Spectral or hybrid fat suppression techniques are preferred.
STIR technique is the recommended choice when imaging patients with metallic prosthesis.
- TR: ≥4000 ms
- TE: as low as possible to reduce image distortions and improve SNR
- Slice thickness and spacing: ≤4 mm (ideally ≤3 mm) with no gap between the slices.
- FOV: 16-32 cm (ideally 16-22 cm),
centered to the prostate gland.
FOV may be larger than T2-w sequence in order to gain SNR.
- Spatial resolution (pixel size): ≤2.5 mm in phase and frequency encoding directions,
not interpolated.
- Phase-encoding direction: anterior to posterior in order to reduce image distortions.
Distortions can degrade the image quality and may obscure pathology.
- Parallel imaging: the use of PI technique is necessary to further reduce susceptibility artifacts,
image distortion,
and shot time.
- Sat bands: anterior sat bands can be used to minimize the motion artifacts from breathing.
Sat bands can also minimize wrap-around artifacts on patients with a large body habitus.
- Signal averages (NEX/NSA/NAQ): Multiple signal averages should be used at high and very high b-values in order to gain SNR and maintain an adequate image quality.
- Receiver Bandwidth (rBW): very high rBW should be used in order to minimize the echo spacing,
which results in reduced image distortions and susceptibility artifacts.
Typically,
an rBW of at least 62.5kHz should be selected.
Fig. 10: Figure 10 illustrates the effect of very high b-value DW Imaging on the prostate gland. Very high b-value images can only show the “suspicious” areas that preserve high signal intensity, while the signal on normal prostate is nulled.

(Study questions):
1. In the text on prostate imaging parameters, which technique is recommended for patients with a metallic prosthesis?
2. Rewrite the passage of the prostate imaging parameters text from "- Parallel imaging: the" to "should be selected.", putting "field inhomogeneity artifacts" in place of "susceptibility artifacts".
3. Continue the text on prostate diffusion-weighted imaging parameters from its final sentence.

(Records shown):
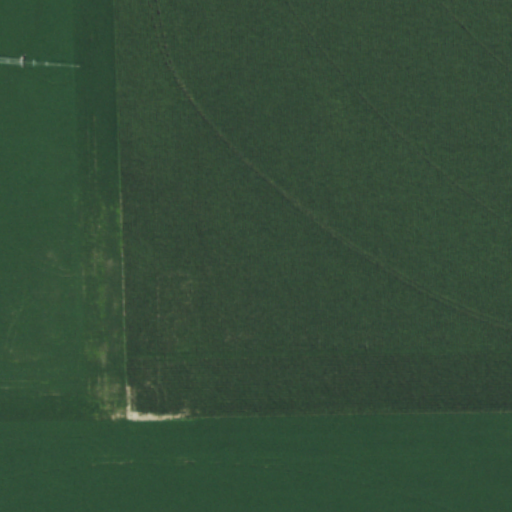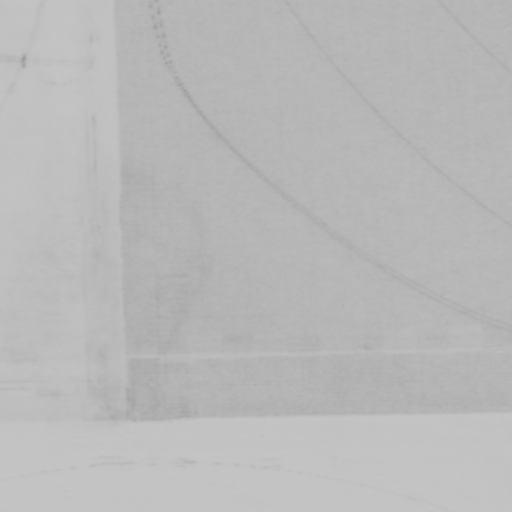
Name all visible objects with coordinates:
crop: (256, 256)
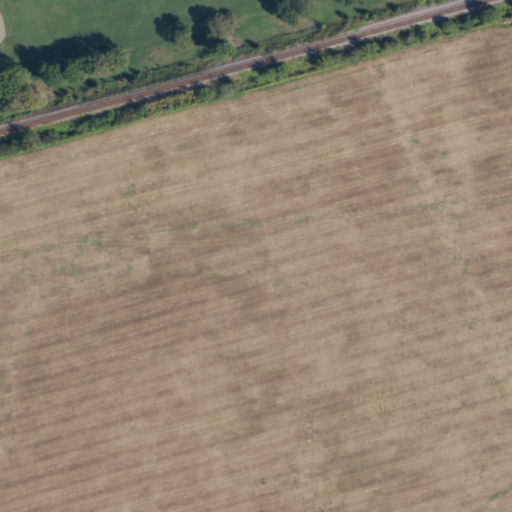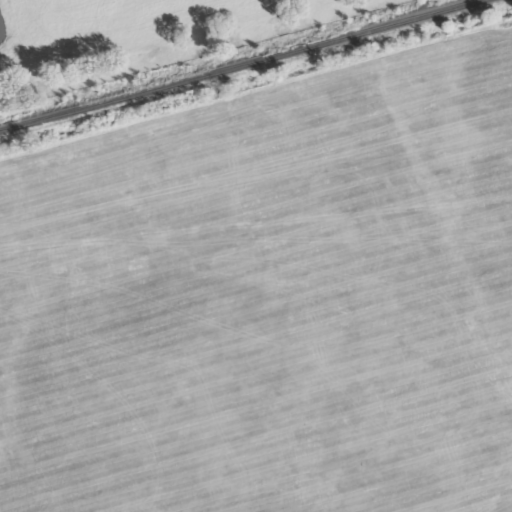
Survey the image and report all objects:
railway: (239, 64)
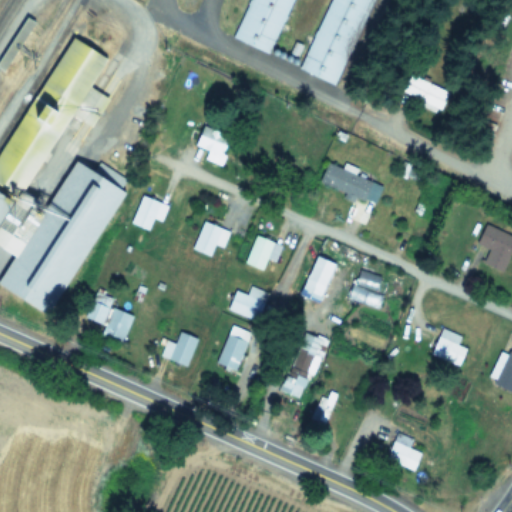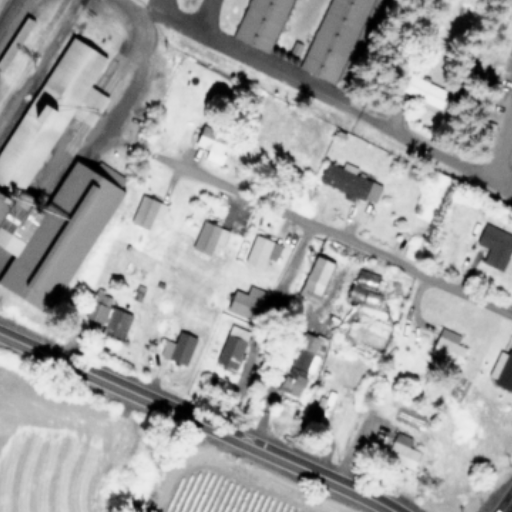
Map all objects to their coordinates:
railway: (7, 12)
building: (267, 24)
building: (267, 24)
building: (337, 39)
building: (337, 39)
railway: (34, 53)
building: (422, 92)
building: (423, 93)
road: (328, 99)
building: (211, 143)
building: (211, 144)
road: (496, 150)
building: (343, 179)
building: (343, 180)
building: (51, 183)
building: (51, 183)
road: (57, 195)
building: (146, 211)
building: (146, 212)
road: (337, 235)
building: (207, 237)
building: (208, 238)
building: (493, 245)
building: (494, 246)
building: (260, 251)
building: (260, 252)
building: (246, 302)
building: (246, 302)
building: (106, 316)
building: (106, 316)
building: (446, 346)
building: (231, 347)
building: (231, 347)
building: (447, 347)
building: (177, 348)
building: (177, 348)
building: (300, 365)
building: (300, 365)
road: (276, 370)
building: (321, 406)
building: (322, 406)
road: (198, 420)
building: (400, 450)
building: (401, 451)
road: (185, 467)
crop: (95, 472)
road: (505, 503)
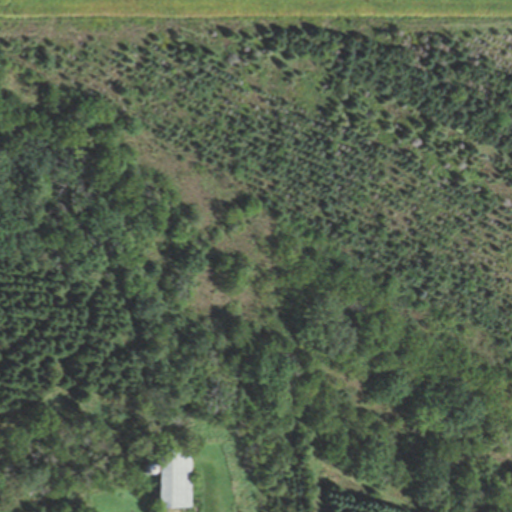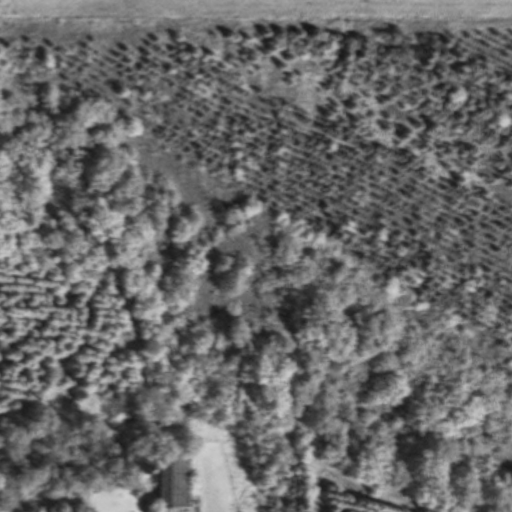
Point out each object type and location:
building: (176, 476)
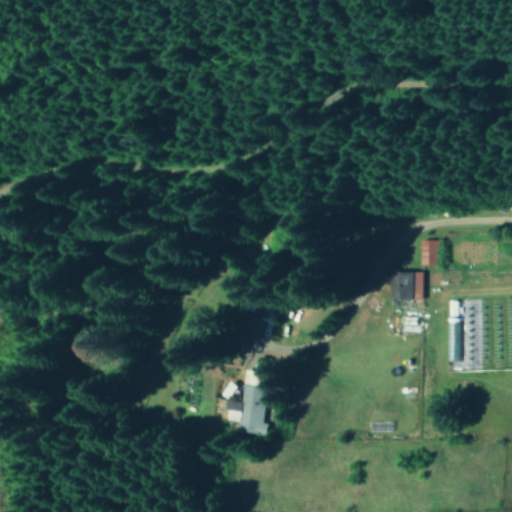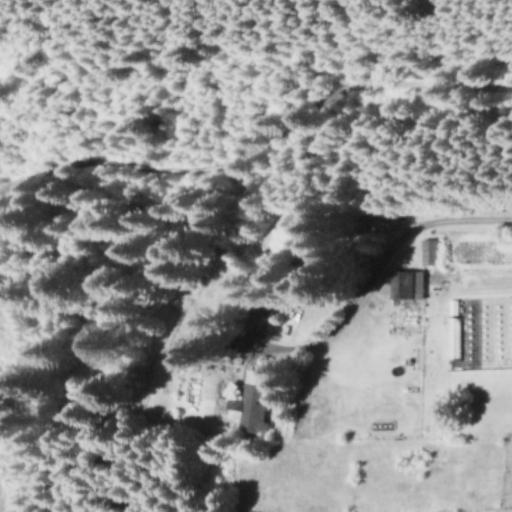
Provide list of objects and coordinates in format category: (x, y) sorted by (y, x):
building: (428, 251)
road: (360, 279)
building: (407, 285)
building: (196, 352)
building: (250, 403)
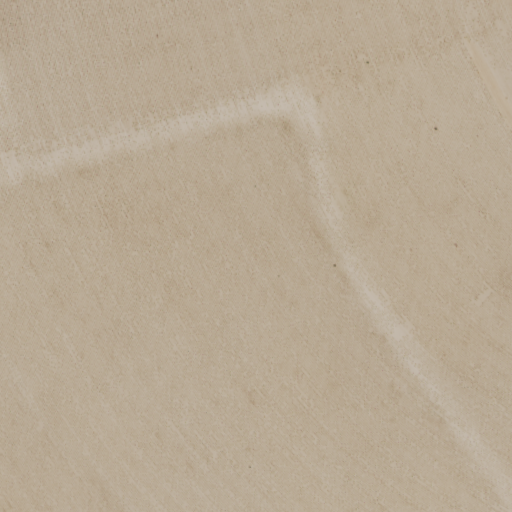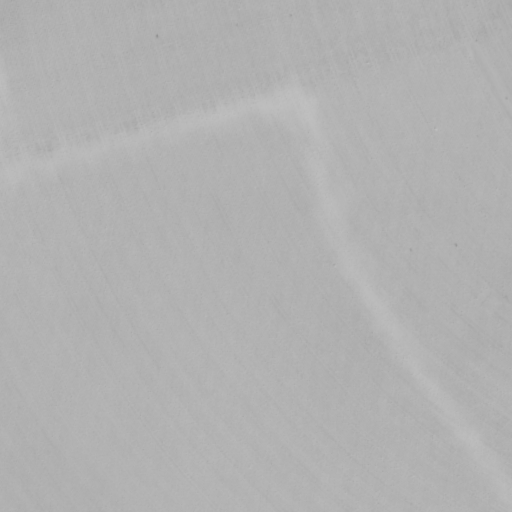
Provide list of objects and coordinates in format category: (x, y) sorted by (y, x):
road: (332, 192)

(Answer list):
1. The STIR technique.

2.
- Parallel imaging: the use of PI technique is necessary to further reduce field inhomogeneity artifacts,
image distortion,
and shot time.
- Sat bands: anterior sat bands can be used to minimize the motion artifacts from breathing.
Sat bands can also minimize wrap-around artifacts on patients with a large body habitus.
- Signal averages (NEX/NSA/NAQ): Multiple signal averages should be used at high and very high b-values in order to gain SNR and maintain an adequate image quality.
- Receiver Bandwidth (rBW): very high rBW should be used in order to minimize the echo spacing,
which results in reduced image distortions and field inhomogeneity artifacts.
Typically,
an rBW of at least 62.5kHz should be selected.

3.
iii) Dynamic contrast-enhanced perfusion-weighted imaging (DCE PWI)
- Sequence: Two- or three-dimensional T1-weighted gradient echo (2D or 3D T1-w GRE) pulse sequence can be used.
However,
3D T1-w GRE technique is preferred.
- Plane(s):Axial.
Sagittal plane can be used on patients with hip prosthesis in order to minimize image distortions and susceptibility artifacts.
In addition,
when searching for post-prostatectomy recurrence,
imaging in sagittal plane may be more effective than imaging in axial plane because anatomical landmarks have moved and contrast uptake is often linear in front of the urethra at the apex.
- Slice thickness and spacing: ≤3 mm with no gap between the slices
- FOV: 16-22 cm,
centered to the prostate gland
- Spatial resolution: ≤2 mm in phase and frequency encoding directions,
not interpolated.
- Temporal resolution: ≤15 sec.
A temporal resolution of ≤6 sec is suggested when quantitative assessment is required.
- Parallel imaging: the use of parallel imaging technique is necessary to reduce the total acquisition time and to increase the temporal resolution.
- Fat suppression: Fat suppression (or subtraction) is recommended when qualitative (visual) assessment is required.
Fat suppression is not necessary when quantitative assessment is needed.
- Flip Angle (FA): 15-20°
- TR/TE: minimum
- Total scan time: ≥2 min (ideally 4-5 min)
- Flow rate: 2-3 ml/sec
- Signal averages (NEX/NSA/NAQ): 1 or Partial Fourier in order to increase the temporal resolution of PWI acquisition.
- Receiver Bandwidth (rBW): very high rBW should be used in order to minimize the echo spacing,
which results in reduced image distortions and susceptibility artifacts.
Typically,
an rBW of at least 62.5kHz should be selected.
- Sat bands: Sat bands should not be used in an effort to decrease the temporal resolution and the total acquisition time.
- Data analysis: DCE images can be evaluated qualitatively,
semi-quantitatively and/or quantitatively.
Quantitative analysis provides information about ktrans,
plasma flow, and extravascular/extracellular volume,
assisting in the differentiation and accurate characterization of pathology.
Figure 11 shows an example of qualitative (visual) assessment,
which is the most used DCE PWI data analysis worldwide.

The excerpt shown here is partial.